Volgens de kantonrechter mocht de werkgever in het derde ziektejaar de loonbetaling opschorten. Een werkgever mag de loonbetaling alleen opschorten als hij de werknemer onverwijld kennis heeft gegeven van de aanleiding daartoe. Voor het derde ziektejaar
had de werkgever daaraan voldaan. De combinatie van de opgelegde loonsanctie en het niet verstrekken van informatie over zijn inkomsten door de werknemer waren voldoende aanleiding voor de werkgever om het loon stop te zetten.
Op grond van de wet mag de werkgever op het loon bij ziekte in mindering brengen de inkomsten van werkzaamheden die de werknemer tijdens zijn ziekte heeft verricht.
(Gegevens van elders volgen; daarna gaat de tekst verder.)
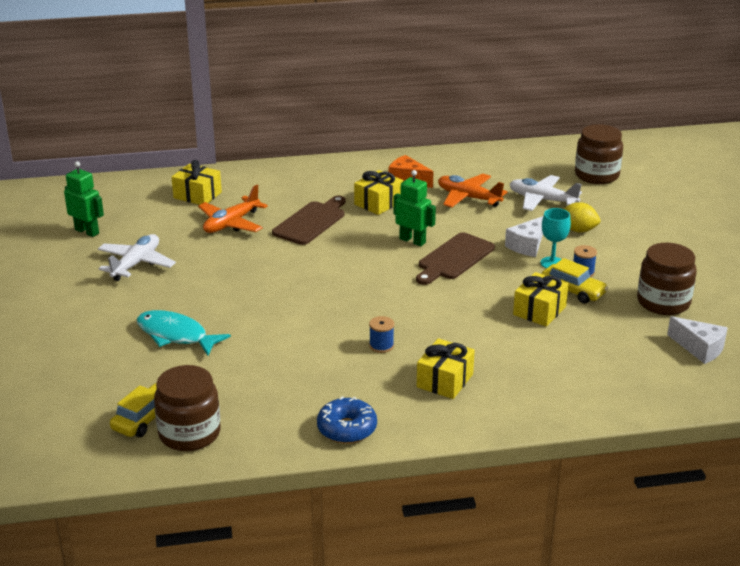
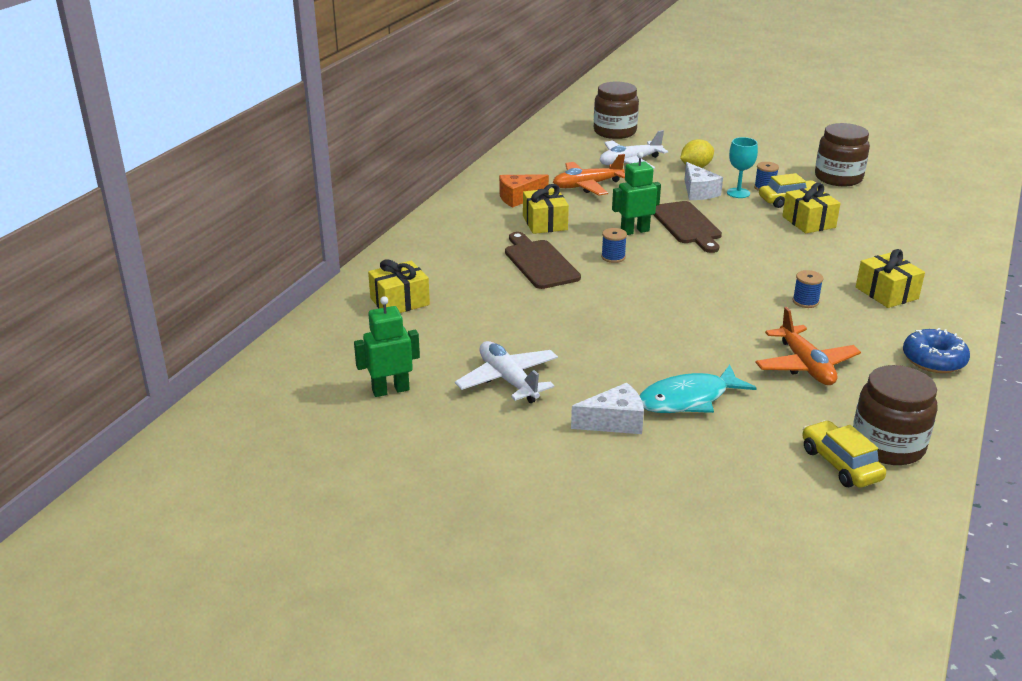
camera: 55 degrees left, 0 degrees up
orange plane [198,185,268,233] -> orange plane moved to [755,307,861,385]
white cheese [667,316,728,364] -> white cheese moved to [571,383,644,434]
none -> blue spool [601,228,627,263]

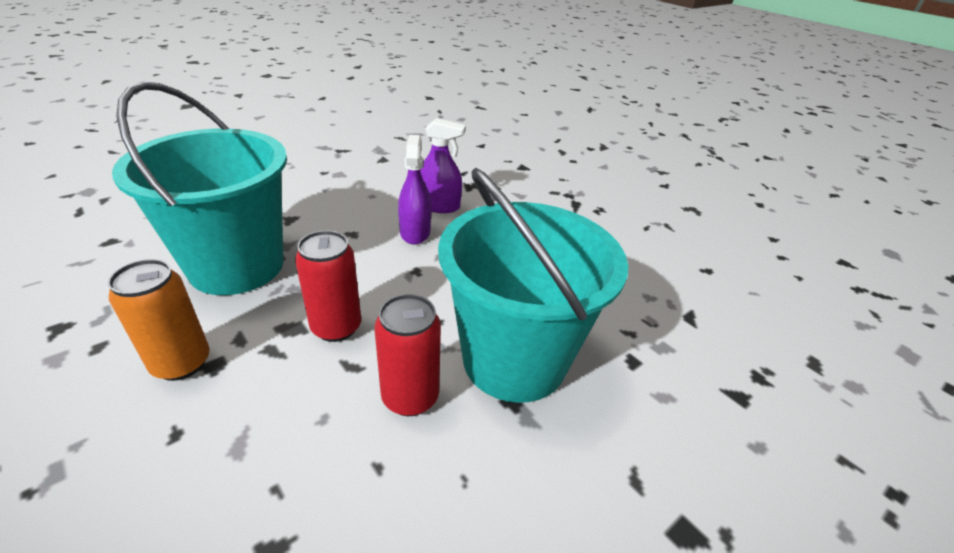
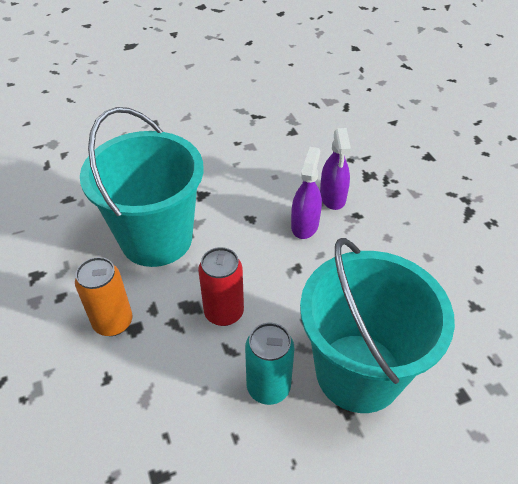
camera: 20 degrees right, 10 degrees up
red can [374,294,441,416] -> turquoise can [245,323,294,405]
purple spray bottle [420,118,466,213] -> purple spray bottle turned 60 degrees clockwise [320,128,351,210]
In de literatuur bestaat discussie over de vraag of bij een loonbetalingsverplichting van
70% de inkomsten voor 100% mogen worden gekort of slechts voor 70%. Een andere variant die wordt bepleit is dat de werknemer mag bijverdienen tot 100% van zijn loon en dat alleen het meerdere mag worden gekort. De wettekst pleit volgens de kantonrechter voor
volledige korting van alle inkomsten. De wettekst maakt geen enkel voorbehoud ten aanzien van de omvang van de korting.
Omdat de inkomsten uit andere activiteiten beduidend hoger waren dan de loonbetalingsverplichting tijdens het derde ziektejaar, hoefde de werkgever aan de werknemer geen loon meer te betalen.